Photo by Vaping360 / Flickr

Miami-Dade Schools Are Making Students Sign Anti-Vaping Pledges

Earlier this year, the Miami-Dade County School Board decided to consider installing sensors in school bathrooms to deal with what they called the epidemic of teens vaping on campus. The district is still researching that idea, but in the meantime has come up with a different solution: making kids sign pledges not to use e-cigarettes — at least not on school grounds.

"I'm not one that thinks you can cure all of societal ills or anything like that as a school board member," says Martin Karp, who suggested the concept. "But certainly if you're on school board property, I think we have to do all that we can to say, 'Hey, this is against the law, you can't be doing this, and you can't be doing this on our property.'"

Teen vaping has become such a problem that some schools are literally locking the doors to bathrooms and locker rooms. Multiple parents are suing Juul, claiming their children can't stop vaping. The Food and Drug Administration, which reported an 80 percent spike in e-cigarette use by high schoolers, just proposed new rules aimed at cutting off sales to minors.

In Miami-Dade, Karp proposed spending $10,000 on vape detectors for school bathrooms back in April. He says the district is pondering trying that idea on a few campuses — as has been done in one Long Island school. While that idea is being weighed, the board agreed on November 20 to his idea for the pledges.

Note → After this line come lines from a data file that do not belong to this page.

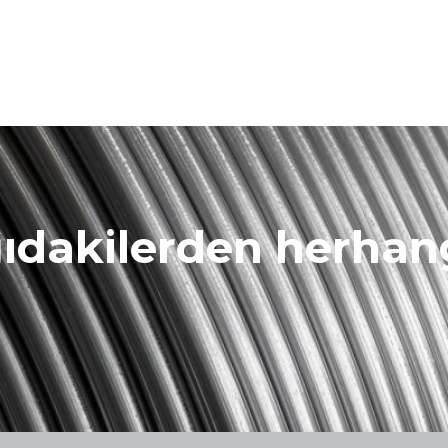
ğıdakilerden herhang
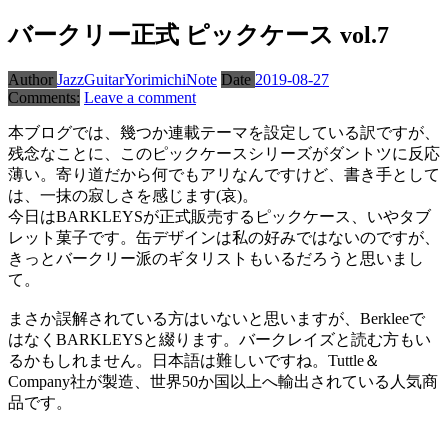
バークリー正式 ピックケース vol.7
Author
JazzGuitarYorimichiNote
Date
2019-08-27
Comments:
Leave a comment
本ブログでは、幾つか連載テーマを設定している訳ですが、
残念なことに、このピックケースシリーズがダントツに反応
薄い。寄り道だから何でもアリなんですけど、書き手として
は、一抹の寂しさを感じます(哀)。
今日はBARKLEYSが正式販売するピックケース、いやタブ
レット菓子です。缶デザインは私の好みではないのですが、
きっとバークリー派のギタリストもいるだろうと思いまし
て。
まさか誤解されている方はいないと思いますが、Berkleeで
はなくBARKLEYSと綴ります。バークレイズと読む方もい
るかもしれません。日本語は難しいですね。Tuttle＆
Company社が製造、世界50か国以上へ輸出されている人気商
品です。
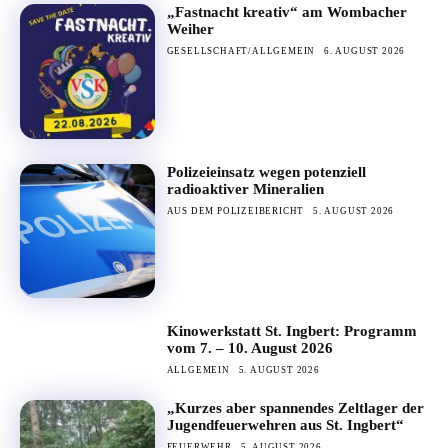
„Fastnacht kreativ“ am Wombacher
Weiher
GESELLSCHAFT/ALLGEMEIN
6. AUGUST 2026
Polizeieinsatz wegen potenziell
radioaktiver Mineralien
AUS DEM POLIZEIBERICHT
5. AUGUST 2026
Kinowerkstatt St. Ingbert: Programm
vom 7. – 10. August 2026
ALLGEMEIN
5. AUGUST 2026
„Kurzes aber spannendes Zeltlager der
Jugendfeuerwehren aus St. Ingbert“
FEUERWEHR
5. AUGUST 2026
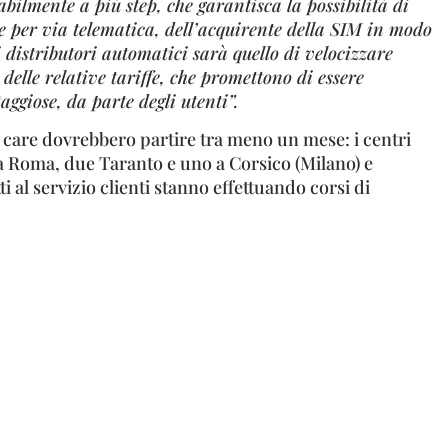
abilmente a più step, che garantisca la possibilità di
e per via telematica, dell’acquirente della SIM in modo
i distributori automatici sarà quello di velocizzare
 delle relative tariffe, che promettono di essere
ggiose, da parte degli utenti”.
r care dovrebbero partire tra meno un mese: i centri
 a Roma, due Taranto e uno a Corsico (Milano) e
i al servizio clienti stanno effettuando corsi di
.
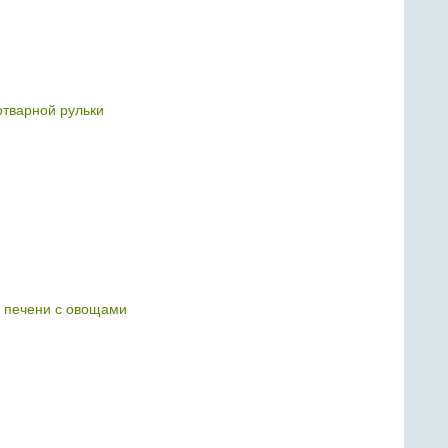
отварной рульки
й печени с овощами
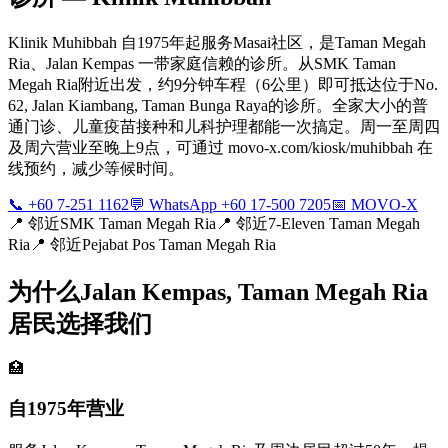
Klinik Muhibbah 自1975年起服务Masai社区，是Taman Megah
Ria、Jalan Kempas 一带家庭信赖的诊所。从SMK Taman
Megah Ria附近出发，约9分钟车程（6公里）即可抵达位于No.
62, Jalan Kiambang, Taman Bunga Raya的诊所。全家大小的普
通门诊、儿童疫苗接种和儿科护理都能一次搞定。周一至周四
及周六营业至晚上9点，可通过 movo-x.com/kiosk/muhibbah 在
线预约，减少等候时间。
📞 +60 7-251 1162
💬 WhatsApp +60 17-500 7205
📅 MOVO-X
📍
邻近SMK Taman Megah Ria
📍
邻近7-Eleven Taman Megah
Ria
📍
邻近Pejabat Pos Taman Megah Ria
为什么Jalan Kempas, Taman Megah Ria
居民选择我们
🏥
自1975年营业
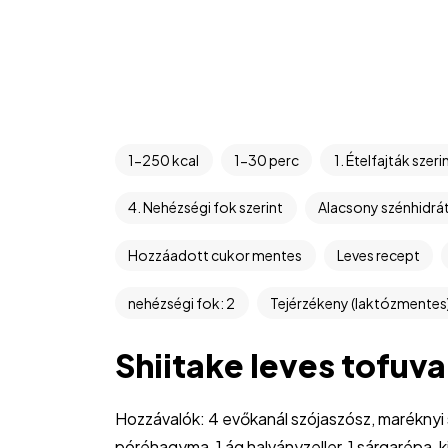
1-250 kcal
1-30 perc
1. Ételfajták szeri
4. Nehézségi fok szerint
Alacsony szénhidrá
Hozzáadott cukor mentes
Leves recept
nehézségi fok: 2
Tejérzékeny (laktózmentes
Shiitake leves tofuva
Hozzávalók: 4 evőkanál szójaszósz, maréknyi s
póréhagyma, 1 ág halványzeller, 1 sárgarépa, k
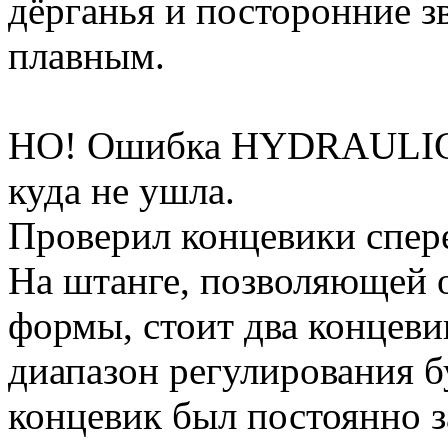
дёрганья и посторонние з
плавным.
НО! Ошибка HYDRAULI
куда не ушла.
Проверил концевики спере
На штанге, позволяющей 
формы, стоит два концеви
диапазон регулирования б
концевик был постоянно 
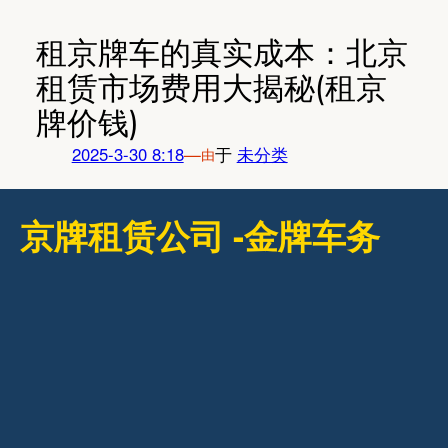
跳
至
租京牌车的真实成本：北京
内
租赁市场费用大揭秘(租京
容
牌价钱)
2025-3-30 8:18
—
于
未分类
由
京牌租赁公司 -金牌车务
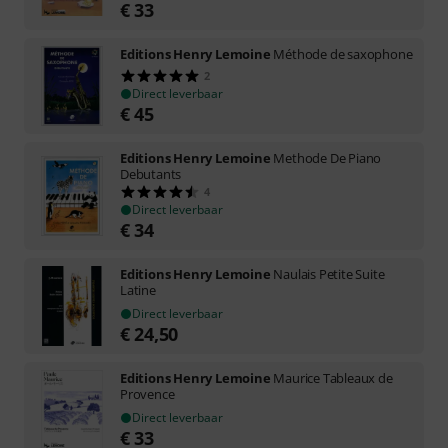
€
33
Editions Henry Lemoine
Méthode de saxophone
2
Direct leverbaar
€
45
Editions Henry Lemoine
Methode De Piano
Debutants
4
Direct leverbaar
€
34
Editions Henry Lemoine
Naulais Petite Suite
Latine
Direct leverbaar
€
24,50
Editions Henry Lemoine
Maurice Tableaux de
Provence
Direct leverbaar
€
33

Before being asked to take the anti-vaping vow, the kids will be told about all the health risks — including studies that have found e-cigs can be highly addictive and can raise the risk for cancer. Their parents will also be warned through the PTSA or other parent groups.

Another part of the district's plan: training school staff to actually recognize vaping devices.

"Some of our teachers — or many of them — are unable to identify these devices," Karp says. "That's part of the problem, because if you look at some of the products, it looks like a USB; it looks like this or it looks like that... It's just very hard to detect."

He says e-cigarette use varies by school, "but in some, I would call it out of control," adding that he's heard of kids smoking in bathrooms, on school buses, in classrooms, and in lunchrooms. (Last year, a National Institutes of Health study found that more than one in four high school seniors reported vaping in the last year.)

"If you don't act, then what you're really saying to the kids is that, 'Well, we're just kind of looking the other way,'" he says. "But if you walk down a hallway, you smell, you know, whatever it is — the different odors that they have based on the different flavors."